21–23 These improvements should, however, be made and evaluated on a larger data set.
The procedure that was used to determine the attenuation coefficient from the OCT volume scans requires that a segmentation of the RNFL and the RPE is available. These segmentations are performed based on the OCT data and will contain some errors. Especially in glaucomatous eyes, the contrast between the RNFL and the ganglion cell layer (GCL) may be very small and consequently the most prominent segmentation errors are expected at the posterior RNFL interface. In eyes with low RNFL-GCL contrast, the attenuation of the RNFL and GCL will be similar. The estimated average attenuation coefficient, calculated from RNFL and partially from GCL, will therefore be close to the RNFL attenuation coefficient.
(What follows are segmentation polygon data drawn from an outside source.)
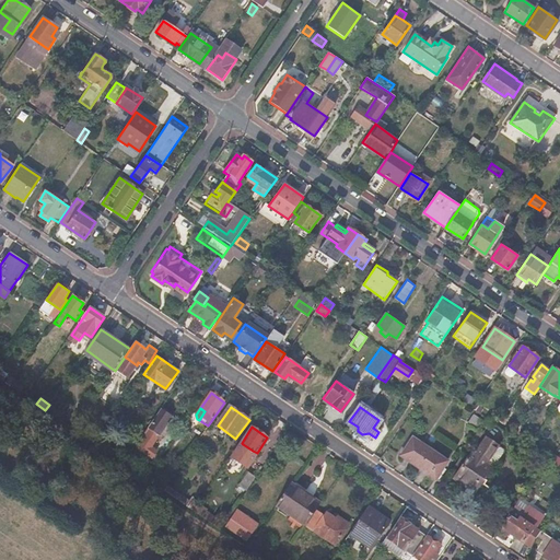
[(146,455),(154,461),(161,452),(152,446),(160,434),(151,428),(138,446),(148,454),(146,455)]
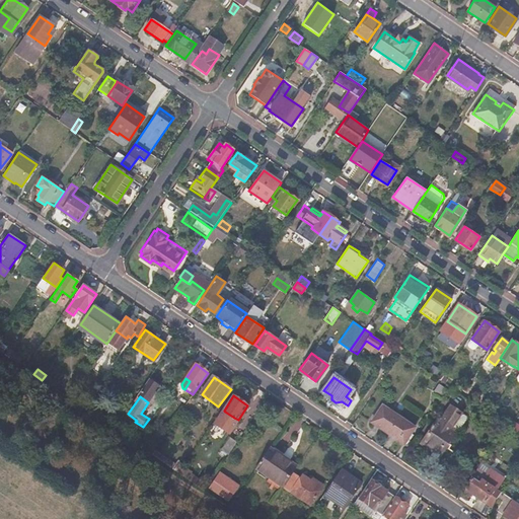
[(401,443),(413,426),(382,404),(371,421),(401,443)]
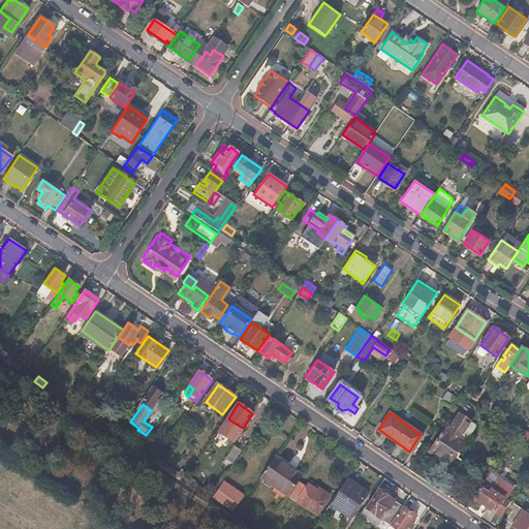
[(447,464),(464,439),(459,435),(468,422),(469,419),(459,413),(448,429),(445,426),(428,450),(447,464)]
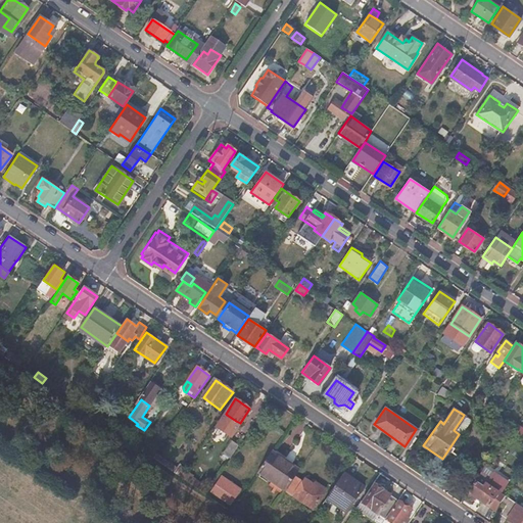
[(232,426),(236,421),(227,415),(223,420),(232,426)]
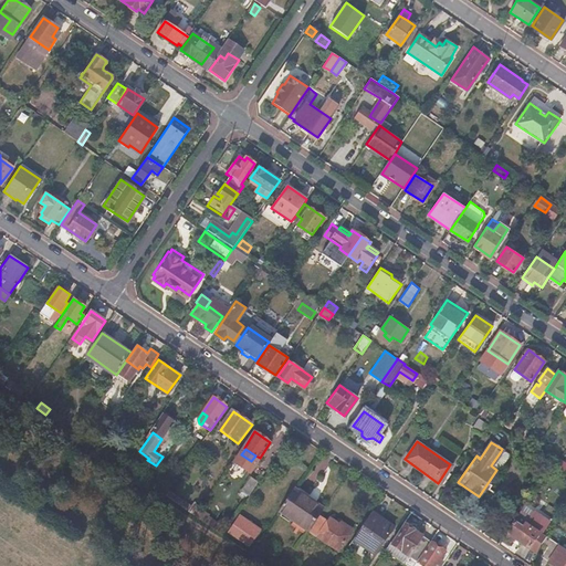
[(491,465),(496,470),(501,470),(509,458),(506,454),(501,451),(491,465)]
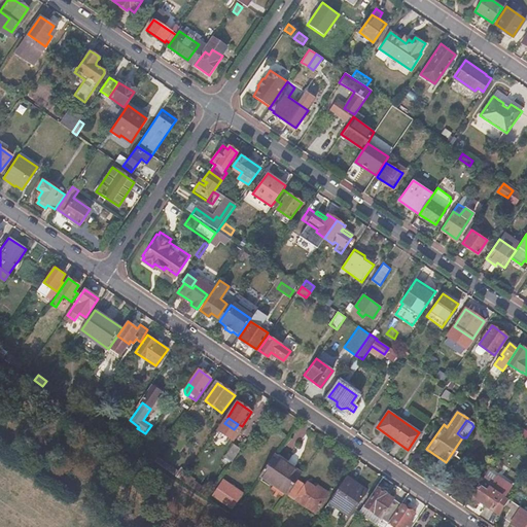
[(516,433),(522,436),(526,441),(526,431),(520,427),(516,433)]
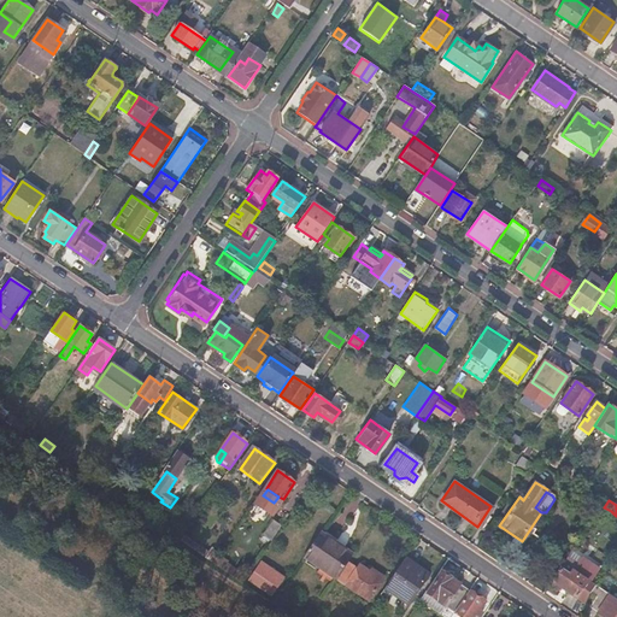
[(600,505),(594,513),(604,521),(611,511),(604,507),(600,505)]
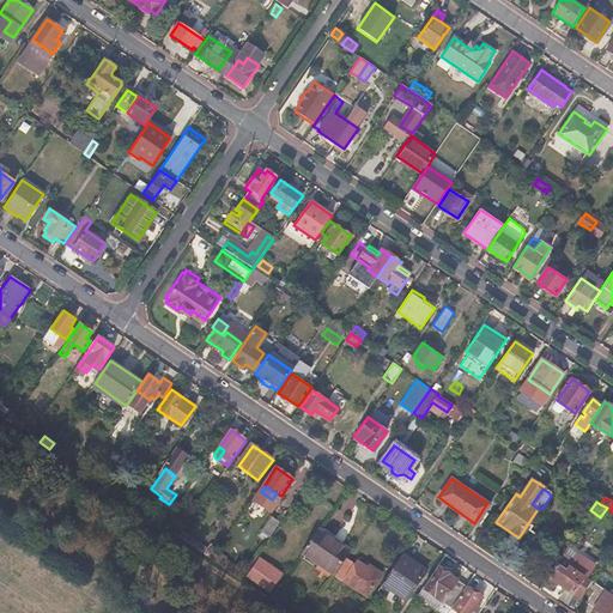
[(164,516),(159,523),(165,528),(171,521),(164,516)]
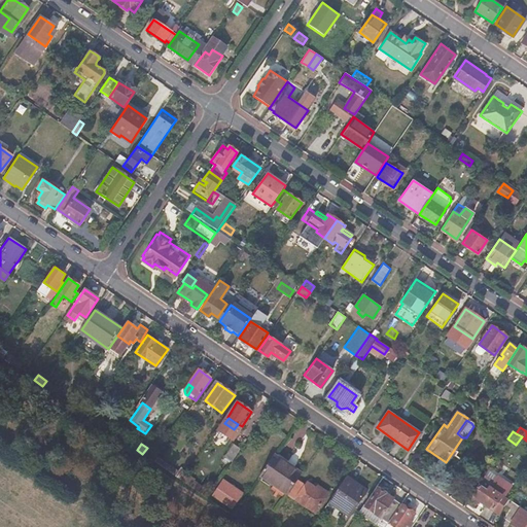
[(225,456),(233,461),(241,449),(234,444),(225,456)]
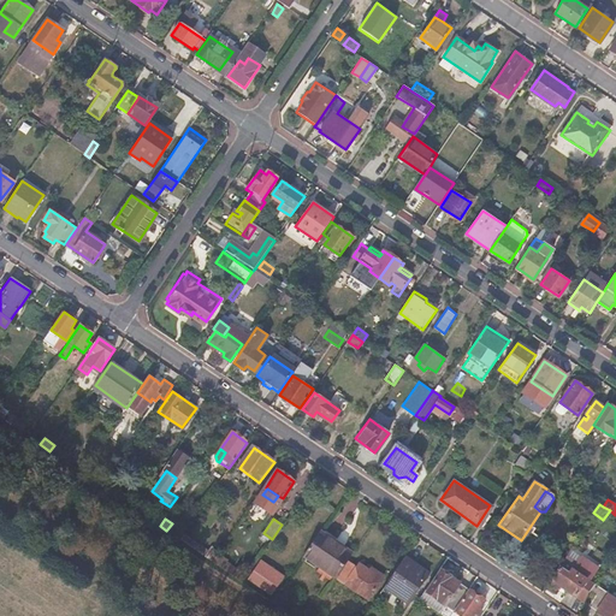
[(304,555),(336,578),(353,554),(320,532),(304,555)]
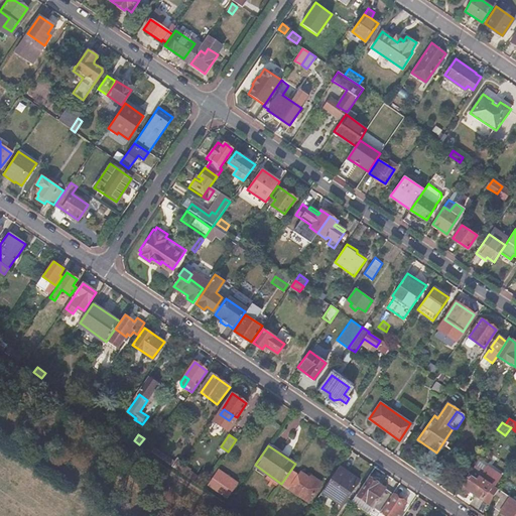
[(177,470),(203,487),(206,483),(189,471),(190,469),(182,463),(177,470)]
The present method relies on the RPE to act as a reference layer. This assumption may not hold in all cases, such as in age-related macular degeneration. In the proposed application of glaucoma, the assumption of uniform RPE scattering properties may be violated by the presence of peripapillary atrophy (PPA). The minimum diameter of the area included in our analysis was relatively large (1.5 mm), which means that the results would have been affected in case of extensive PPA. In the included eyes, with moderate glaucoma, the observed PPA did not extend into the measured area.
In conclusion, the RPE-normalized OCT-derived RNFL attenuation coefficient maps provide a new means of assessing the health of the RNFL. Clinically, these maps may be relevant for diagnosis and monitoring. For diagnosis, the attenuation coefficient may prove to outperform or at least complement RNFL thickness measurements, because the attenuation coefficient shows less spatial variation. For monitoring of glaucoma patients, attenuation coefficients may detect the deterioration of the RNFL's health before further tissue loss. Finally, the attenuation coefficient may be used as an additional modality in structure-function research.